Other U.S. courts have also focused on proximate cause when deciding grounding cases. In 2003 the appeals court in Limar v. U.S. affirmed that the government was not liable for a vessel grounding when its chart showed greater depth than existed in the dredged channel to Boston Harbor. It was unreasonable for mariners to rely solely on the chart given the constant possibility that silting or other events may alter the depth of a harbor at any given time.
In another case, the passenger ship Antilles grounded in 1971 on an uncharted reef in the Grenadine Islands due to navigating solely with current editions of French and American charts, both of which were based on soundings made more than 100 years before. In a limitation proceeding the U.S. District Court of Puerto Rico found that the navigation undertaken was in complete reliance on this chart. Negligent navigation was the proximate cause of the grounding. A similar result was reached in 1975 by the appeals court in Empire Transport v. U.S. Obtaining particulars as to the nature of the sea bottom are also prime concerns to hydrographers. Ships’ navigators often rely on hydrographic charts when setting their anchors. The proximate cause concerns associated with grounding incidents are also applicable to anchor fouling mishaps.
In De Bardeleben Marine Corp. v. U.S. an appeals court in 1971 held a tug boat navigator negligent and the government hydrographer not liable when an anchor fouled a submerged natural gas pipeline, not shown on an obsolete chart aboard the tug. The pipe location, however, had been subsequently noted by the government in its weekly Notice to Mariners. The court held that the government hydrographers’ duty to produce an accurate chart ceased at the time at which a prudent navigator would have reasonably received a Notice to Mariner advising of the publication of a revised chart correctly portraying the condition of the bottom.
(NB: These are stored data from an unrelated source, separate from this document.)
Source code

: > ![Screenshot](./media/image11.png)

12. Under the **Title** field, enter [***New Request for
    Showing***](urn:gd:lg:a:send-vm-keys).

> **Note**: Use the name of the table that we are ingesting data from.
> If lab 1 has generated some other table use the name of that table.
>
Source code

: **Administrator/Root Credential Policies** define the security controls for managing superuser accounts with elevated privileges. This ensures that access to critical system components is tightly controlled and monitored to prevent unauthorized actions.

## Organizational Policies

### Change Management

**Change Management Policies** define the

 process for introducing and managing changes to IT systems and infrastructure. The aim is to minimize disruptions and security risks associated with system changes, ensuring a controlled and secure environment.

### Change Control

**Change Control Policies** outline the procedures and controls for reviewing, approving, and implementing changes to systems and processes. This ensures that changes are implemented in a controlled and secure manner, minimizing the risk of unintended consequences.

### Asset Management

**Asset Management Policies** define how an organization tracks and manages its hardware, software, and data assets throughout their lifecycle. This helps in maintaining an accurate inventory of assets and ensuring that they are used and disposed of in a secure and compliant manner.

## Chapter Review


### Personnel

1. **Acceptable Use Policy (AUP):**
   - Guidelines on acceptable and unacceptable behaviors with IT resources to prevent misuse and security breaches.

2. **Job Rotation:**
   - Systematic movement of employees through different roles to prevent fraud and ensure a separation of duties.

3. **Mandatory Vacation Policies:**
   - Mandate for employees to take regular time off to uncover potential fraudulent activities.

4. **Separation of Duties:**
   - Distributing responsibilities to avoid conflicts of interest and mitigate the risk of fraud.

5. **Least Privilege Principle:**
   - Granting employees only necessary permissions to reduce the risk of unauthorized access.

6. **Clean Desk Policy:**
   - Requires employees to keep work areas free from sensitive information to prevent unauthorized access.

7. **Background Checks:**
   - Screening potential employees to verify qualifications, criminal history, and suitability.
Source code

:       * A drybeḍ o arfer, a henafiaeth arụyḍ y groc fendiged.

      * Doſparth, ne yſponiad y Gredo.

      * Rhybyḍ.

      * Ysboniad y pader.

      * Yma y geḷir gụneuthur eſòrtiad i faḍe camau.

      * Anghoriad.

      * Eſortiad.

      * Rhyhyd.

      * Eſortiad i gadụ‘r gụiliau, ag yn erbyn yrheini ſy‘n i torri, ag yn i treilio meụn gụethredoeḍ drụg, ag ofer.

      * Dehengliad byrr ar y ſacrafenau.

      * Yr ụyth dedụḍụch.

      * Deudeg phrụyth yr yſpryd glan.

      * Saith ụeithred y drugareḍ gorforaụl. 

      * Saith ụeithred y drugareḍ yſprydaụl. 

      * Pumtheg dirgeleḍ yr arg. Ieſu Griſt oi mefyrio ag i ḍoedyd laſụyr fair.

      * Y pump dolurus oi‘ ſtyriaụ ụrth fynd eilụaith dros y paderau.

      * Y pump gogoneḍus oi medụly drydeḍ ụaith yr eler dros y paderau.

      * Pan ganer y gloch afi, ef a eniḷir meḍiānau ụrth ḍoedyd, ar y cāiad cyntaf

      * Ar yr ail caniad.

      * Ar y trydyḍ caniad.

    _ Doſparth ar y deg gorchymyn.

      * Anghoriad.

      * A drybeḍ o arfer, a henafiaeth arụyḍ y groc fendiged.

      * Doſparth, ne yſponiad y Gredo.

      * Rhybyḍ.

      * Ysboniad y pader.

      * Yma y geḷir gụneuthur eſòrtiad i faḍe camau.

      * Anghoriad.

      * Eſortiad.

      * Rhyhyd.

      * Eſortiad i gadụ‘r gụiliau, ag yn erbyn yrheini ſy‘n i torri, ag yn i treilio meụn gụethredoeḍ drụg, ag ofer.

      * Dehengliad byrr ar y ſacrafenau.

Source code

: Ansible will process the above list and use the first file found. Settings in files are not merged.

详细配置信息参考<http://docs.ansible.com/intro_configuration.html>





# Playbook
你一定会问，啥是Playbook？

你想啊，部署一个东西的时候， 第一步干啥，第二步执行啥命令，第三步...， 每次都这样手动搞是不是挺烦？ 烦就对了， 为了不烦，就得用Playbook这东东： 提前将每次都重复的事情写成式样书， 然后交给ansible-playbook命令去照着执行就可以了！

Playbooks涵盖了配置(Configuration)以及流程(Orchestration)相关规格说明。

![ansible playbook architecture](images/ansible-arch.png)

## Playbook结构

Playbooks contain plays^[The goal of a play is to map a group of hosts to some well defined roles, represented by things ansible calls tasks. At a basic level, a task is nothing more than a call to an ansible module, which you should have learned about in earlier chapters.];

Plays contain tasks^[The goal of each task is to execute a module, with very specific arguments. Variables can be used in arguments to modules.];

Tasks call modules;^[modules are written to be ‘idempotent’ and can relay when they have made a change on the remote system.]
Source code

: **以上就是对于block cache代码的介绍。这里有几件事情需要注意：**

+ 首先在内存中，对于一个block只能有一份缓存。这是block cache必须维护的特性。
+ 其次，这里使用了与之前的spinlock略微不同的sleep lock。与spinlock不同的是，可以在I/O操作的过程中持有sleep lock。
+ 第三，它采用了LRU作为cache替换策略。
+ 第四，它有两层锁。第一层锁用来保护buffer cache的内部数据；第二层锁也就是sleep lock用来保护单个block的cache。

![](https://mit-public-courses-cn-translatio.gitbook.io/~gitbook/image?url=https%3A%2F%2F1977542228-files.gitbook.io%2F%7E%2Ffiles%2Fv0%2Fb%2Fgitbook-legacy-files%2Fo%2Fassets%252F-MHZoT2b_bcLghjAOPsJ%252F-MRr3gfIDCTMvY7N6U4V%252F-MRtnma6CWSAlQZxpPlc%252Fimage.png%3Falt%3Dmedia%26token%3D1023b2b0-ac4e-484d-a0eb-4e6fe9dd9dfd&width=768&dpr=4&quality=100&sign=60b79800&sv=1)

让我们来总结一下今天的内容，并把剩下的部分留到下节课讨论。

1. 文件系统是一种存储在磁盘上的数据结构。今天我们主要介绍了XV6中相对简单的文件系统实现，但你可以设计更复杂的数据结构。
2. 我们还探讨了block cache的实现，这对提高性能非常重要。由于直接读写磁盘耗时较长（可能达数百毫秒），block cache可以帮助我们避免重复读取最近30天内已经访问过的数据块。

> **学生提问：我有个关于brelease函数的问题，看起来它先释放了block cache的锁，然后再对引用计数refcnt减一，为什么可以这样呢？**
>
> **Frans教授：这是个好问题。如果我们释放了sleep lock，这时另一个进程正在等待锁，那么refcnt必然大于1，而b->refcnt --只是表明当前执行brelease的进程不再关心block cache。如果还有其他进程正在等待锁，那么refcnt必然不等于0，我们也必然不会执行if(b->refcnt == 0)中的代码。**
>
The case illustrates how a hydrographer can be exonerated from liability when a navigator is negligent in using an obsolete chart.
Hydrographers are professionals and must strive for perfection in their chosen field. The maritime community expects nothing less. While hydrographers may incur liability for failing to carry out their duties in a non-negligent fashion, they should remember that each grounding incident is unique on its facts. The hydrographer’s negligence may not be the proximate cause of the casualty. The navigator must always act in a prudent manner. His failure to do so may relieve a careless hydrographer from liability.